A solicitação da ADPF ocorre em meio à controvérsia sobre a atuação do Ministério Público na condução das investigações. O relatório produzido pela Polícia Federal, que também traz informações envolvendo o ministro Alexandre de Moraes, do Supremo Tribunal Federal (STF), e o ex-banqueiro Daniel Vorcaro, controlador do grupo Master, inclui a menção nominal ao procurador-geral. Segundo a associação, a presença de Gonet no documento reforça a preocupação de que sua atuação possa comprometer a imparcialidade e a autonomia dos investigadores.
Em nota pública, a ADPF destacou que as regras de impedimento e suspeição, previstas na legislação brasileira para magistrados, também se aplicam aos integrantes do Ministério Público. A entidade argumenta que, ao citar Gonet no relatório, a Polícia Federal estaria promovendo uma medida que pode gerar um efeito intimidatório sobre os delegados e demais servidores responsáveis pela elaboração do documento, o que, na visão da associação, compromete a liberdade de atuação dos investigadores.
A manifestação da ADPF ocorre após a Procuradoria-Geral da República (PGR) instaurar um Procedimento de Controle Externo da Atividade Policial (PCAP) para apurar a conduta da Polícia Federal na elaboração do relatório referente ao material apreendido na operação Compliance Zero. A associação classificou essa iniciativa como uma fonte de “indignação e preocupação”, alegando que os delegados e demais responsáveis apenas cumpriram uma determinação judicial, sem autonomia para decidir se produziriam ou não o documento.
Segundo a entidade, se a PGR considera irregular a decisão judicial que determinou a elaboração do relatório, o procedimento adequado seria questionar essa decisão no próprio processo que tramita no STF, e não instaurar um procedimento que possa afetar a atuação dos policiais envolvidos. A ADPF reforça que direcionar questionamentos a quem cumpriu uma ordem judicial transfere aos investigadores uma controvérsia que não lhes compete, o que pode prejudicar a autonomia das investigações.
A associação também destacou que, independentemente das intenções de Gonet, sua menção no relatório tem um efeito objetivo de intimidação sobre os investigadores.

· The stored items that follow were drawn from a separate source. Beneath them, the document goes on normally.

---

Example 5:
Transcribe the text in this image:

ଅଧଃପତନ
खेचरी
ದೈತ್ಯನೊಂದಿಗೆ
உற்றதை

Além de pedir o impedimento de Gonet, a ADPF solicitou o arquivamento do procedimento instaurado pela PGR e defendeu uma investigação ampla e sem seletividade sobre os fatos revelados na operação Compliance Zero, envolvendo todas as autoridades e agentes públicos relacionados ao caso.
Por fim, a entidade afirmou que oferecerá assistência aos delegados eventualmente atingidos por procedimentos relacionados ao episódio, ressaltando a importância de garantir que agentes públicos possam cumprir ordens judiciais sem receio de retaliações, preservando assim a capacidade do Estado de investigar de forma independente e eficiente.